When it comes to naming the people who initiated, pushed and decisively shaped the development and maintenance of the Kurdish language in exile, his name should not be missing: Fevzî Özmen.
The linguist and author was chair of the Kurdish Institute for Knowledge and Research and wrote textbooks on Kurdish grammar. He was also honorary chair of the Association of Kurdish Teachers (YMK) and a member of PEN, and also gave lessons in the Kurdish language himself.
Fevzî Özmen died at the weekend in Hagen at the age of 80 after a long, serious illness. “We are deeply saddened that an important language keeper of Kurdish has passed away,” said the Movement for Democratic Culture and Art (Tevgera Çand û Hunerê ya Democratîk, TEV-ÇAND).
Especially at a time when the Kurdish people are exposed to “unprecedented attacks,” the loss of Özmen hit his friends, companions and students even harder. “He deserves all of our respect for his commitment.”
Özmen came from the Serhed region in North Kurdistan. He was born in 1943 in the village of Şorax in Erzîrom-Oxlê (Erzirom-Çat) and studied business administration in Istanbul. After years of involvement in Kurdish political circles, he had to go into exile and had lived in Germany since 1993. Since then, he has persistently campaigned for the preservation of the Kurdish language. In recent decades, the Turkish state's authoritarian policy of assimilation and prohibition has succeeded in suppressing the Kurdish language in some Kurdish settlement areas. This created a lost generation in which parents still used their native language with their own parents, but not with their children.
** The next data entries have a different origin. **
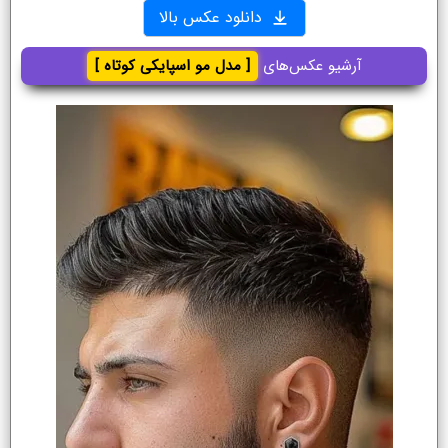
دانلود عکس بالا
آرشیو عکس‌های
[ مدل مو اسپایکی کوتاه ]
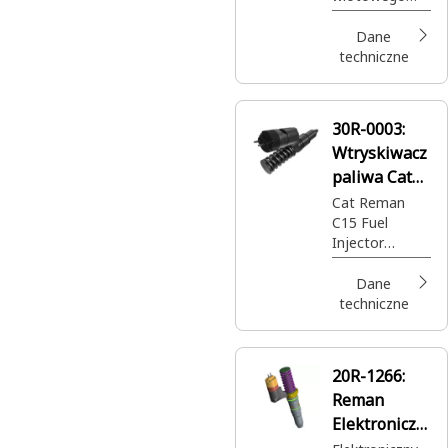
Cat® Reman
gazu (GAV)
Cat® Reman
Dane
(przemysłowy
techniczne
silnik gazowy
G3600)
30R-0003:
Wtryskiwacz
paliwa Cat®
C15 Reman
Cat Reman
C15 Fuel
Injector
(EI550) (EUI)
(ACERT)
Dane
techniczne
20R-1266:
Reman
Elektroniczn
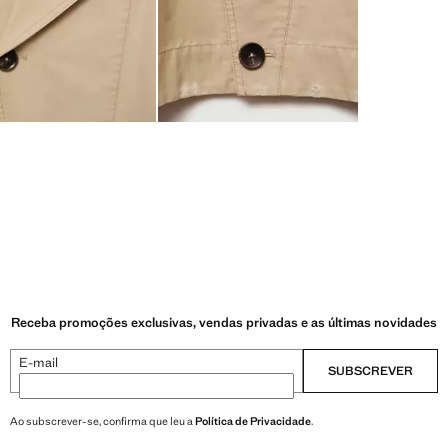
Receba promoções exclusivas, vendas privadas e as últimas novidades
E-mail
SUBSCREVER
Ao subscrever-se, confirma que leu a
Política de Privacidade
.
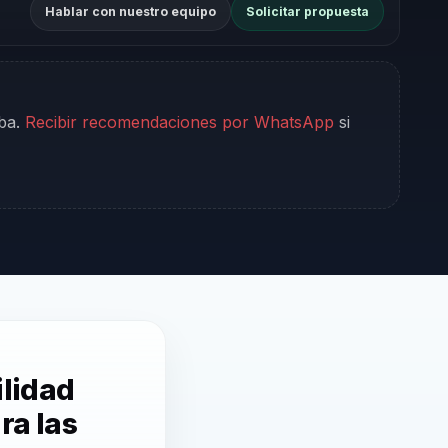
Hablar con nuestro equipo
Solicitar propuesta
iba.
Recibir recomendaciones por WhatsApp
si
ilidad
ra las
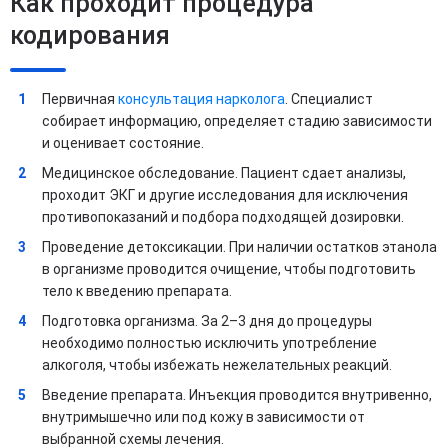
Как проходит процедура
кодирования
Первичная
консультация нарколога
. Специалист
собирает информацию, определяет стадию зависимости
и оценивает состояние.
Медицинское обследование. Пациент сдает анализы,
проходит ЭКГ и другие исследования для исключения
противопоказаний и подбора подходящей дозировки.
Проведение детоксикации. При наличии остатков этанола
в организме проводится очищение, чтобы подготовить
тело к введению препарата.
Подготовка организма. За 2–3 дня до процедуры
необходимо полностью исключить употребление
алкоголя, чтобы избежать нежелательных реакций.
Введение препарата. Инъекция проводится внутривенно,
внутримышечно или под кожу в зависимости от
выбранной схемы лечения.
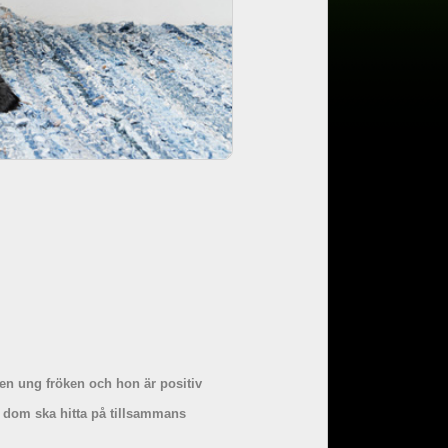
en ung fröken och hon är positiv
m dom ska hitta på tillsammans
TEV-ÇAND said: “Mamoste [teacher] Fevzî took on the fight to correct this serious development of the past decades. But he was not just a language teacher and researcher. Nor was he merely a defender of culture. Rather, Fevzî Özmen was a silent hero of the revolution against assimilation and ethnocide in Kurdistan. He taught hundreds of young people their native language to ensure that there would not be another lost generation. He also wrote literary works because he understood the preservation of literature as a cultural heritage. What always drove him in his work was the reality that resistance means life and a nation cannot exist without language and culture. His passion, his commitment and his voice will be missed by all of us.”